Work instruction. Copy out word for word everything in the entries below from the line containing "А дальше уже формируем все остальное" down to the line containing "принципу. Тут идет чистая импровизация.", keeping the line breaks.

=== Input material ===

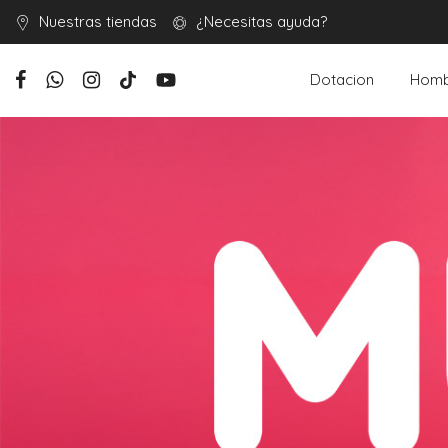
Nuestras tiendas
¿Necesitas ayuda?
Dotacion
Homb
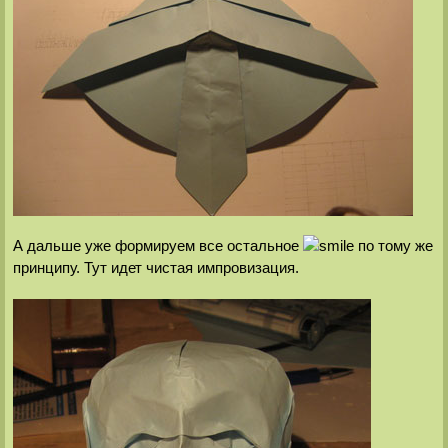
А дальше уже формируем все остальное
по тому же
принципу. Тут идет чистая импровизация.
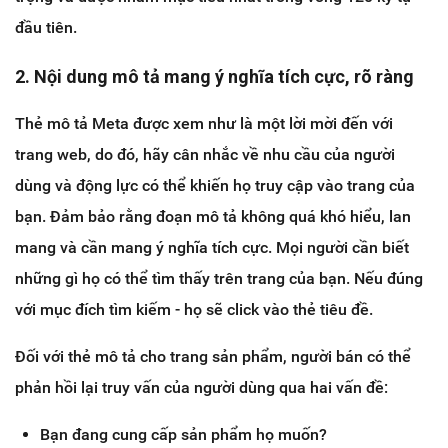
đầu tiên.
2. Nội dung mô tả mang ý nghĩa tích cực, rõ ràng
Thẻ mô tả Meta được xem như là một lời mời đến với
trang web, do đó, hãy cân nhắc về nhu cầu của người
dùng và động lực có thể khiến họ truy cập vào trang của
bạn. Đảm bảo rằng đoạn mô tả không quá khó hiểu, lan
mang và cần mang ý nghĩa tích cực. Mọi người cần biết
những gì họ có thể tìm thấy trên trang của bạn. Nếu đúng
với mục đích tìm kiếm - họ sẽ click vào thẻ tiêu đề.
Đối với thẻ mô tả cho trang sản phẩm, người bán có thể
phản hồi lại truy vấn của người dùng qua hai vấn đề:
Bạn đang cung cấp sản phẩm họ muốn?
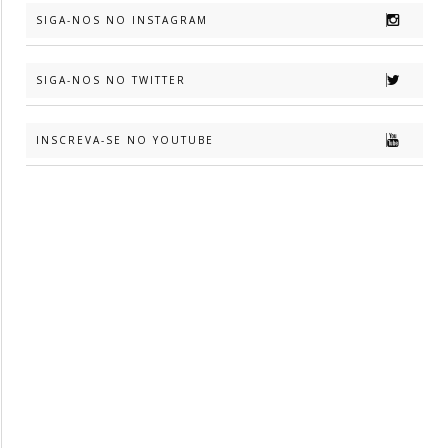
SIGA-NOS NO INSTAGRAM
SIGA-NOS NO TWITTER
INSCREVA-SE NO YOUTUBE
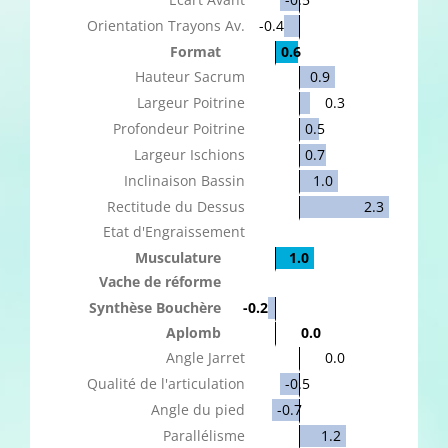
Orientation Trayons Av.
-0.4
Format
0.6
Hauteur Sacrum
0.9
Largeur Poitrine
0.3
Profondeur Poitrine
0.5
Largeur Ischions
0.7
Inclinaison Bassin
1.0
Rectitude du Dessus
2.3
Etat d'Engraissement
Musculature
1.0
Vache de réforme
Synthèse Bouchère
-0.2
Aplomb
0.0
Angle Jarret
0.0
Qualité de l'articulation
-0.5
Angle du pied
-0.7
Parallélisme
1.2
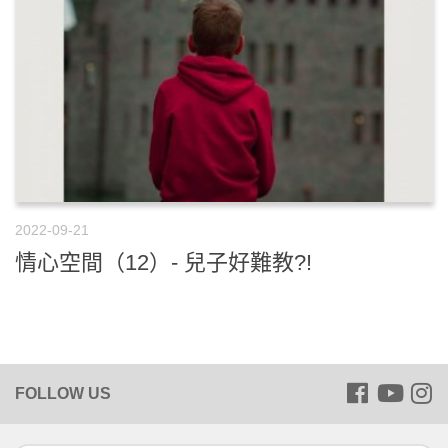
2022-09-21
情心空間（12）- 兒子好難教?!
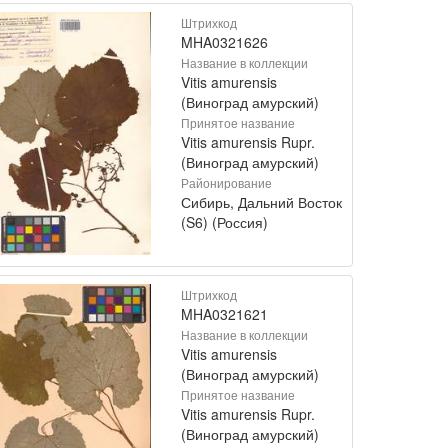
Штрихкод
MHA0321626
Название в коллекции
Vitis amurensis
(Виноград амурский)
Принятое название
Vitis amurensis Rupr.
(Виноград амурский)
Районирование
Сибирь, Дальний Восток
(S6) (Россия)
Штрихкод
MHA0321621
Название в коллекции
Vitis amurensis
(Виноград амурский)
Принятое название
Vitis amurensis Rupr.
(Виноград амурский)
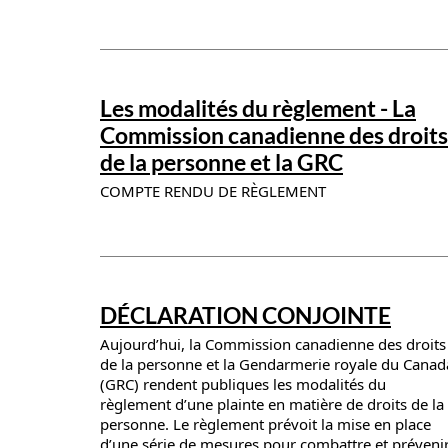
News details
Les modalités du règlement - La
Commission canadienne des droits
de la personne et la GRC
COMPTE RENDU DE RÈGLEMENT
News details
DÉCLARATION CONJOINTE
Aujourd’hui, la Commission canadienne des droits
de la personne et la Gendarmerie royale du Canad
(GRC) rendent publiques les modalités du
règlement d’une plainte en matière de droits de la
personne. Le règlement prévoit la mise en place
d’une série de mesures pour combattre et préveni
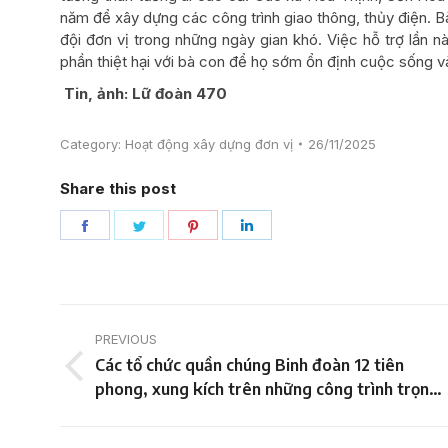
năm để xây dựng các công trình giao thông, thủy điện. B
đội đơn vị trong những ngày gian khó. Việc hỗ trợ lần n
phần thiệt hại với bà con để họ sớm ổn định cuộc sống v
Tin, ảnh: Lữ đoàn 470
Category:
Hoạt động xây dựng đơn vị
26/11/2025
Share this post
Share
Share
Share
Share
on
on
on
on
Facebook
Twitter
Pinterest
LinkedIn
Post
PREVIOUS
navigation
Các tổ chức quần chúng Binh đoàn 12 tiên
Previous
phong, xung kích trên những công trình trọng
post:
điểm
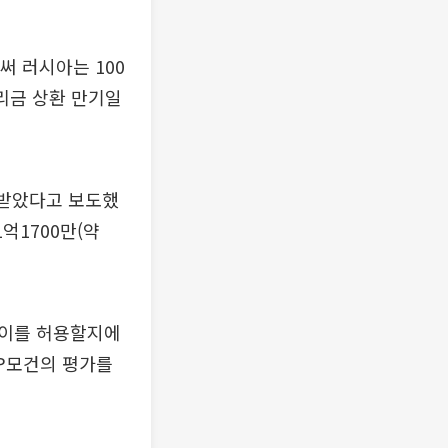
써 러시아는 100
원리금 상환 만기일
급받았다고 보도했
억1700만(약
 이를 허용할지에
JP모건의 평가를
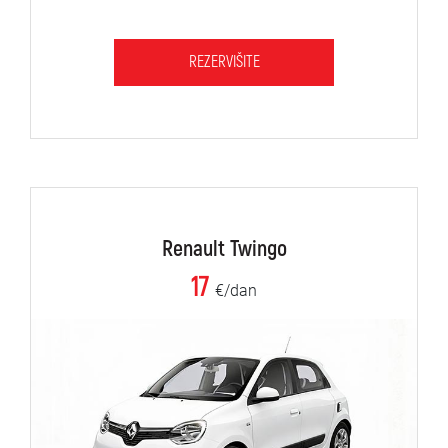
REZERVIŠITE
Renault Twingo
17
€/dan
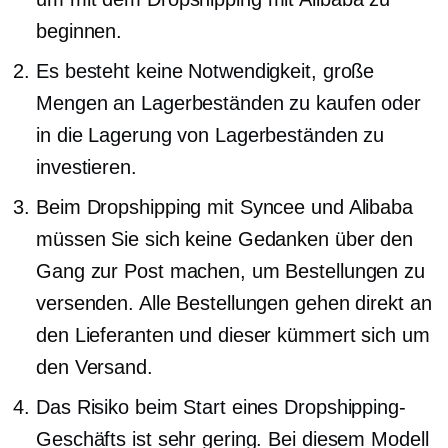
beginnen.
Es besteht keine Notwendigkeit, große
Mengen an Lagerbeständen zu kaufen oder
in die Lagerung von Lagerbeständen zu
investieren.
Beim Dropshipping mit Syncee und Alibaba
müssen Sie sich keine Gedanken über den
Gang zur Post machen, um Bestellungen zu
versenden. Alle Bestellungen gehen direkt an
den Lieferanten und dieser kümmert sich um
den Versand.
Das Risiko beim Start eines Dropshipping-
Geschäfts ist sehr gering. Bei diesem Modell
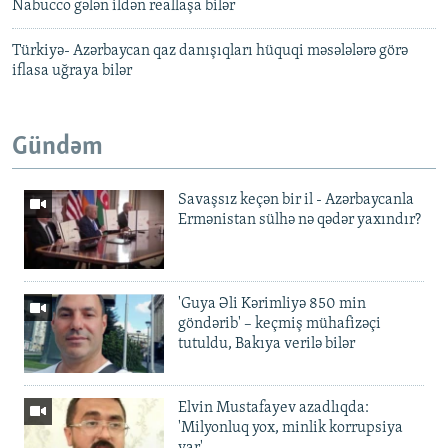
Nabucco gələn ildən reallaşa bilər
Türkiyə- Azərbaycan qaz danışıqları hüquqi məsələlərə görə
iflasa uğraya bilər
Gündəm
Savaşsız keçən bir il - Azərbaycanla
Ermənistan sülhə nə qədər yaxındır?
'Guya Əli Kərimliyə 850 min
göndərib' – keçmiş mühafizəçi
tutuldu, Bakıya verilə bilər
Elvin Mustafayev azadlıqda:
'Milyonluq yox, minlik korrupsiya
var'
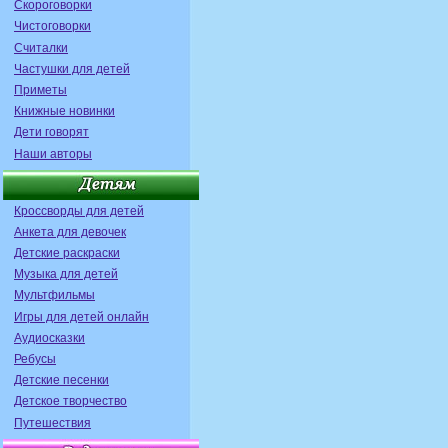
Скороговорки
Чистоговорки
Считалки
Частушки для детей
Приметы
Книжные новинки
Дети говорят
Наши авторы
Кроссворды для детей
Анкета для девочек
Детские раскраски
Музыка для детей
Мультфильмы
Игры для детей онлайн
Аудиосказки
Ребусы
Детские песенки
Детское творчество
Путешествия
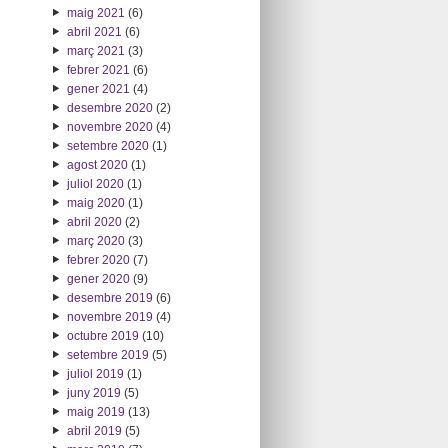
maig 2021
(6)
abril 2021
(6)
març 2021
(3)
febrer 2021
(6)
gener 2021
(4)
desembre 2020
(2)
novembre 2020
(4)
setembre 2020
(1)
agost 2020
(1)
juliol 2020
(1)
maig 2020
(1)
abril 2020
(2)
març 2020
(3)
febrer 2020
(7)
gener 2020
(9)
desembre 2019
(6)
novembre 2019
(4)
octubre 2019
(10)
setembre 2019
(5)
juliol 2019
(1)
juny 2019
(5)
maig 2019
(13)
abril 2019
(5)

===

Response.
А дальше уже формируем все остальное
по тому же
принципу. Тут идет чистая импровизация.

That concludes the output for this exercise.